Officers outside Bow Street Station in the 1960s
Former officer Simon Hibberd, Bow Street 1981-1992, said, “If you were the station officer, you ran the front office, you ran every prisoner that came in. You were just running – you just got run ragged.”
Visitors will also be invited to spend time in ‘the tank’, the large cell that was often occupied those arrested for drunken behaviour in public.
People arrested by officers at Bow Street were held overnight and tried at the Magistrates’ Court next door. The Court held a unique status that enabled it to deal with extradition proceedings, terrorist offences and cases related to the Official Secrets Act. This brought a string of notable cases to Bow Street, including IRA terrorist cases and the extradition cases against the former dictator of Chile, General Augusto Pinochet. The Museum will share the tales of many of those who found themselves up before Bow Street’s judges, including the Kray Twins, Dr Crippen, Oscar Wilde and suffragettes Sylvia and Christabel Pankhurst and Mrs Drummond.
Tim Workman, last serving Chief Magistrate at Bow Street, said, “It was the enormous variety that made Bow Street Court so interesting. From drunks in Covent Garden to mass murderers wanted by their home country appearing before you in court, you never knew what to expect.”

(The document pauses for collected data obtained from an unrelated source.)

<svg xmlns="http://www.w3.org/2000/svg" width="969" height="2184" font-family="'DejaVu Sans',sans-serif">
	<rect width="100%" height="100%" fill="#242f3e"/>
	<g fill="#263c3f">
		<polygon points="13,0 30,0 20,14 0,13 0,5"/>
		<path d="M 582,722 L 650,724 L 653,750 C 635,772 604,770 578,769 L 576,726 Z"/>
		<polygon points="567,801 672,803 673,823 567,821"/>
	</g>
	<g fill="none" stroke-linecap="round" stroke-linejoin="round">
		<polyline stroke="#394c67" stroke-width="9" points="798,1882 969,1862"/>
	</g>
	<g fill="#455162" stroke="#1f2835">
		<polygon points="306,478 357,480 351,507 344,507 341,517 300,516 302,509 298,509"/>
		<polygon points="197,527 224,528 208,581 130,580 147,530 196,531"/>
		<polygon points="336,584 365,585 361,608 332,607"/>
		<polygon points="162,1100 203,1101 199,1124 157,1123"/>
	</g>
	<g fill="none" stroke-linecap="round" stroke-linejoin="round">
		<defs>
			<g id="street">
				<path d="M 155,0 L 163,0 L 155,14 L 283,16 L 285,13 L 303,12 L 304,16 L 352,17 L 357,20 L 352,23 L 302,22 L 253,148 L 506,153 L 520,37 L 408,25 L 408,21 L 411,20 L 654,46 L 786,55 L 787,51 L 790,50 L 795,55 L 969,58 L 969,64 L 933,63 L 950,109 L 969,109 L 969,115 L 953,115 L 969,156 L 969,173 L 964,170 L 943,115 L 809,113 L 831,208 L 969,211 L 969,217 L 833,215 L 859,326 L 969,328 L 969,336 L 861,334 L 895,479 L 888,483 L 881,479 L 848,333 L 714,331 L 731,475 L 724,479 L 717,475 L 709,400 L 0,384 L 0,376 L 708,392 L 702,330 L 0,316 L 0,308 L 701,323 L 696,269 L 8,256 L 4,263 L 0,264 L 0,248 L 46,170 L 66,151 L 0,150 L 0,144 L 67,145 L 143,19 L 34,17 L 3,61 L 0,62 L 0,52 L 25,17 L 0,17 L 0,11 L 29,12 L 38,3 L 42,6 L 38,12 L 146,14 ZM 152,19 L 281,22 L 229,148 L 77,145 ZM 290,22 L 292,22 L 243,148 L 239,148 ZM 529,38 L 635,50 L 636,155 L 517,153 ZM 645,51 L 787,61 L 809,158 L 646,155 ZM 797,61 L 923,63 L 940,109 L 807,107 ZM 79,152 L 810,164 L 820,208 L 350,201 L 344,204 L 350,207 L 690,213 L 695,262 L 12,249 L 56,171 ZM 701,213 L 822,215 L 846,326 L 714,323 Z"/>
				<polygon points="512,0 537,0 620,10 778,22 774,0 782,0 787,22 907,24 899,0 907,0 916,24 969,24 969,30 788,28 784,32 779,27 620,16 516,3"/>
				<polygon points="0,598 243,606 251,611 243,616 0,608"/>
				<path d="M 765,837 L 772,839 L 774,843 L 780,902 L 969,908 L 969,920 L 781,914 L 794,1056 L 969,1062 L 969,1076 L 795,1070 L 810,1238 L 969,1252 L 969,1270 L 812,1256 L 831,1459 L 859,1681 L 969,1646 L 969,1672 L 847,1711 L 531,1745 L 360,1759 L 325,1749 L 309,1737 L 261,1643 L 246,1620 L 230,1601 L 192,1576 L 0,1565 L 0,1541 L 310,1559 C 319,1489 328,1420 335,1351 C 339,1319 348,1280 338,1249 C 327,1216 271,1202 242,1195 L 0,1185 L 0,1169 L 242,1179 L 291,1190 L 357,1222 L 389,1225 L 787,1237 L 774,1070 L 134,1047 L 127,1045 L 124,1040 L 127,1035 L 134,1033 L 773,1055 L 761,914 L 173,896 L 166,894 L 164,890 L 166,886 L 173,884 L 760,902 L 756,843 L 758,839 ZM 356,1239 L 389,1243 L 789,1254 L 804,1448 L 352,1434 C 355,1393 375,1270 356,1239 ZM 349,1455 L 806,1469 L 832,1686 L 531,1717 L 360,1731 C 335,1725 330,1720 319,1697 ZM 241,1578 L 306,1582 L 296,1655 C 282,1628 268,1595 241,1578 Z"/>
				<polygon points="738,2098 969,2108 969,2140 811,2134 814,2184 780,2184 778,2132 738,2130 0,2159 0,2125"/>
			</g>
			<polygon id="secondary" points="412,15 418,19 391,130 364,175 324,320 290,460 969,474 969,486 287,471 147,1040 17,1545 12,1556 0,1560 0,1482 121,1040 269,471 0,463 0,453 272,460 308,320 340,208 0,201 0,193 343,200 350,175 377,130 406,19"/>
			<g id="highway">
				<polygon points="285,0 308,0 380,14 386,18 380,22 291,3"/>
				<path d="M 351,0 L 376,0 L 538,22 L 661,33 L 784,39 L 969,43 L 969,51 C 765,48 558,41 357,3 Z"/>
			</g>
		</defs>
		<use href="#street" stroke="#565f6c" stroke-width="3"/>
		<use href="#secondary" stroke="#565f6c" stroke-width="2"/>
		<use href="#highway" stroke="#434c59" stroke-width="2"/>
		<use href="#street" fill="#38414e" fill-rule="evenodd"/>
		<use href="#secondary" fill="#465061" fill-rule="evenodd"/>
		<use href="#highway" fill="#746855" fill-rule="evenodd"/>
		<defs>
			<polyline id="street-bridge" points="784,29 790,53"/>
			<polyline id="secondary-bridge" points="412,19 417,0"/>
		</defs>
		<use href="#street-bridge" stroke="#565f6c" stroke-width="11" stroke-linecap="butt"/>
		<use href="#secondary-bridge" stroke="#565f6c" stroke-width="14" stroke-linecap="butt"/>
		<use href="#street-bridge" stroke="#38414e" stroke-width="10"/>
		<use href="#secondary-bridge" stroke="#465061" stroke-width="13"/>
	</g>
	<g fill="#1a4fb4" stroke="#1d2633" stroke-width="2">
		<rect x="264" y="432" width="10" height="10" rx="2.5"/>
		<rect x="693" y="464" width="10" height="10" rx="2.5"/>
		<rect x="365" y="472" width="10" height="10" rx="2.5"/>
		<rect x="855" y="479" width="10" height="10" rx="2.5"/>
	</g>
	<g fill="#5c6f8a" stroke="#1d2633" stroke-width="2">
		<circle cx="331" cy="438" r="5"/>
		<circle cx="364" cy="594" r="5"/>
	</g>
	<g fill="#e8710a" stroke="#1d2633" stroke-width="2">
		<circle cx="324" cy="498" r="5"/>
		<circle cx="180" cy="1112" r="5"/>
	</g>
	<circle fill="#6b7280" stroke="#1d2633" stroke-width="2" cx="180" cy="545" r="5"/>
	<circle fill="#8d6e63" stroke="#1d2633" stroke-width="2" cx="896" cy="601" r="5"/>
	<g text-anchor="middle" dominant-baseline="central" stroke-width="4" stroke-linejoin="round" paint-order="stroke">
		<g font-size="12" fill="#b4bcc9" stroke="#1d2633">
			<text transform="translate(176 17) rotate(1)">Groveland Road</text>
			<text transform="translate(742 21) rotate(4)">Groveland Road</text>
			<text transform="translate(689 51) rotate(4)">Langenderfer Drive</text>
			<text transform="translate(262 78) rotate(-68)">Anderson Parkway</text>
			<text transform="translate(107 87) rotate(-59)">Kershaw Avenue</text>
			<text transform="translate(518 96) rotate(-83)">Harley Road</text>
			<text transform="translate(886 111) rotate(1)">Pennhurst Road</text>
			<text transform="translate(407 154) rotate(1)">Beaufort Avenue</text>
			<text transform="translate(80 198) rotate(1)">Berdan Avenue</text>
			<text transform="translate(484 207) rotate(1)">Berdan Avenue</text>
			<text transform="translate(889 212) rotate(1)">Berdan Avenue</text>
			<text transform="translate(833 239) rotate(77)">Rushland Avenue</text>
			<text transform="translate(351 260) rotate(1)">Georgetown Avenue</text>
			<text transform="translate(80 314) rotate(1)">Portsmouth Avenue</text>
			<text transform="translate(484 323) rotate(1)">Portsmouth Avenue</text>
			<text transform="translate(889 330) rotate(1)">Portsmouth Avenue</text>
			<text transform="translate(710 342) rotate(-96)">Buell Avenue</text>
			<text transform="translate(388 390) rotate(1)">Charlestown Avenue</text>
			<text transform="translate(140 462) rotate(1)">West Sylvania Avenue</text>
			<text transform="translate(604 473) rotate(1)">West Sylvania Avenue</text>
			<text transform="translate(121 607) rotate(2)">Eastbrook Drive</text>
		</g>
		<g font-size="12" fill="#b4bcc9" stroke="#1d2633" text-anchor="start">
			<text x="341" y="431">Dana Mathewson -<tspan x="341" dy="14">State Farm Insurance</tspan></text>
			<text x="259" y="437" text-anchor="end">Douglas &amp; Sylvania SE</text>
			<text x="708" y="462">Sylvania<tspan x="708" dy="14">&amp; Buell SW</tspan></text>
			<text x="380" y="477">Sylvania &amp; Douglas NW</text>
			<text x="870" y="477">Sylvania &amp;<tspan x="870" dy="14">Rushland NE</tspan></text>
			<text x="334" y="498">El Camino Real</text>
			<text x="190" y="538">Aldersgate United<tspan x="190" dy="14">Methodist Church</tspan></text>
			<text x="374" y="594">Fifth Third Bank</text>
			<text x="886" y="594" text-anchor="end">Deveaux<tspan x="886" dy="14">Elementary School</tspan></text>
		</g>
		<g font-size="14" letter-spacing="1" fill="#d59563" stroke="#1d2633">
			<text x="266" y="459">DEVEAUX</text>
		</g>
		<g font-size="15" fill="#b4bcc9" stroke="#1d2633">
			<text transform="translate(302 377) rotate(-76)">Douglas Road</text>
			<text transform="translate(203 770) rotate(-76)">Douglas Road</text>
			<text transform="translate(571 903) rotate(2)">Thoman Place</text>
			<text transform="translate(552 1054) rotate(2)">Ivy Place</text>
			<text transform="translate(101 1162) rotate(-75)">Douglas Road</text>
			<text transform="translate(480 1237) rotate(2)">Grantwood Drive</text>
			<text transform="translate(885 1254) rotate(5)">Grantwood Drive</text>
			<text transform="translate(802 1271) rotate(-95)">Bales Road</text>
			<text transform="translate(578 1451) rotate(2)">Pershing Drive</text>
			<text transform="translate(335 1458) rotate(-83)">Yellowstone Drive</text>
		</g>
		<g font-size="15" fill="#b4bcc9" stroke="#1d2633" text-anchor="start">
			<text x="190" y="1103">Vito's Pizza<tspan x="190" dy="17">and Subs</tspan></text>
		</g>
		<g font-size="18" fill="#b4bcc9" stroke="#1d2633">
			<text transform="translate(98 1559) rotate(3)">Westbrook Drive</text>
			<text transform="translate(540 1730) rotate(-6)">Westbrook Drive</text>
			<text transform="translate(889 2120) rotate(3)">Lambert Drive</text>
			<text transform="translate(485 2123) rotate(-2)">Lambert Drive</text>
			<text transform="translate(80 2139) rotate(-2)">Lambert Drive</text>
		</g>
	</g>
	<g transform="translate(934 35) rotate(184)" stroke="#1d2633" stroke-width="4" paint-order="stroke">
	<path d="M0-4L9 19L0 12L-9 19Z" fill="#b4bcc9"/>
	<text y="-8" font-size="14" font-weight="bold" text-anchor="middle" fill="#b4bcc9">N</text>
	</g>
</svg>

The Museum will also trace the life and times of Covent Garden, exploring how the market, theatreland, shops, bars, restaurants intertwined with Bow Street. Officers devoted much of their time to working closely with the hundreds of traders that filled Covent Garden’s fruit, vegetable and flower market, and sharing a cup of tea if they were in luck with locals.
Jen Kavanagh, Curator, said, “We hope that when visitors walk through the doors of the Museum they will have a real sense of the history of Bow Street and the people who have passed through those doors before them. We have worked especially closely with officers who served at Bow Street and, as a result, the Museum is rich with recollections of life at a unique place in a special part of town.”
Vicki Pipe, Museum Manager, said: “We aim to create a vibrant Museum, which will be an ever-changing and welcoming place for discussions and debates about the history of policing. We cannot wait to welcome our first visitors.”
In March this year West Midlands Police secured £1m in funding for a museum in Birmingham, due to open towards the end of 2021.